Solutions to the equation $a^2x-b^2x^2=c^2$

This is a middle step of my solution to a problem.But I don't know if this claim is right.

Let $a,b\in \mathbb Q$, and $x\in \mathbb Z$ be a square free integer. I want to show if $\mathbb Q(\sqrt {a^2-b^2 x})=\mathbb Q(\sqrt x).$Then $x$ is the sum of two rational squares.

Hence there exists some $c\in\mathbb Q$, such that $a^2x-b^2x^2=c^2$. So I have to work out the equation $a^2x-b^2x^2=c^2$, however I am not sure if it is true that one can always write $x=m^2+n^2$ for some $m,n\in \mathbb Q$?

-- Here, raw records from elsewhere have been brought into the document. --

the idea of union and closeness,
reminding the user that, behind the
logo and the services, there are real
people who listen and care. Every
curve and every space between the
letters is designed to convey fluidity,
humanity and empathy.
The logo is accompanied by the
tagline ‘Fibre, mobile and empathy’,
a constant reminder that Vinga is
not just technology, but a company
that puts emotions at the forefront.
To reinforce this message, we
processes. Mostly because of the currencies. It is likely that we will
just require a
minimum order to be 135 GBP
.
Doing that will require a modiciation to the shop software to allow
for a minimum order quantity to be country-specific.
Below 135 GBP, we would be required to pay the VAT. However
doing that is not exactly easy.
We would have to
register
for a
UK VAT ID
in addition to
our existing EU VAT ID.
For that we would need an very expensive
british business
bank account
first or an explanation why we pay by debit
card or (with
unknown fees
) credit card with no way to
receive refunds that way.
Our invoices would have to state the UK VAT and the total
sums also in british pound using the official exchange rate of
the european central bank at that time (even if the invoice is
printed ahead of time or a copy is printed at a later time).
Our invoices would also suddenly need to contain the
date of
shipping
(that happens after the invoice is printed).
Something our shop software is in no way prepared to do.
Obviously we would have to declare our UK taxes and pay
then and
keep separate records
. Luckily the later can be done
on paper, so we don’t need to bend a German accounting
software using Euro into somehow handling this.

Let $a,b,c\in\Bbb{Q}$ and $x\in\Bbb{Z}$ squarefree such that $$a^2x-b^2x^2=c^2.$$ Clearing denominators, we may assume without loss of generality that $a,b,c\in\Bbb{Z}$. Then we see that $x$ divides $c$, say $c=xw$, and in turn $x$ divides $a$, say $a=xu$, so that $$u^2x=b^2+w^2.$$ This shows that $u^2x$ is a sum of two integer squares, where $u$ and $x$ are both integers. It now follows immediately from the characterization of integers that are sums of two squares, that also $x$ is a sum of two integer squares.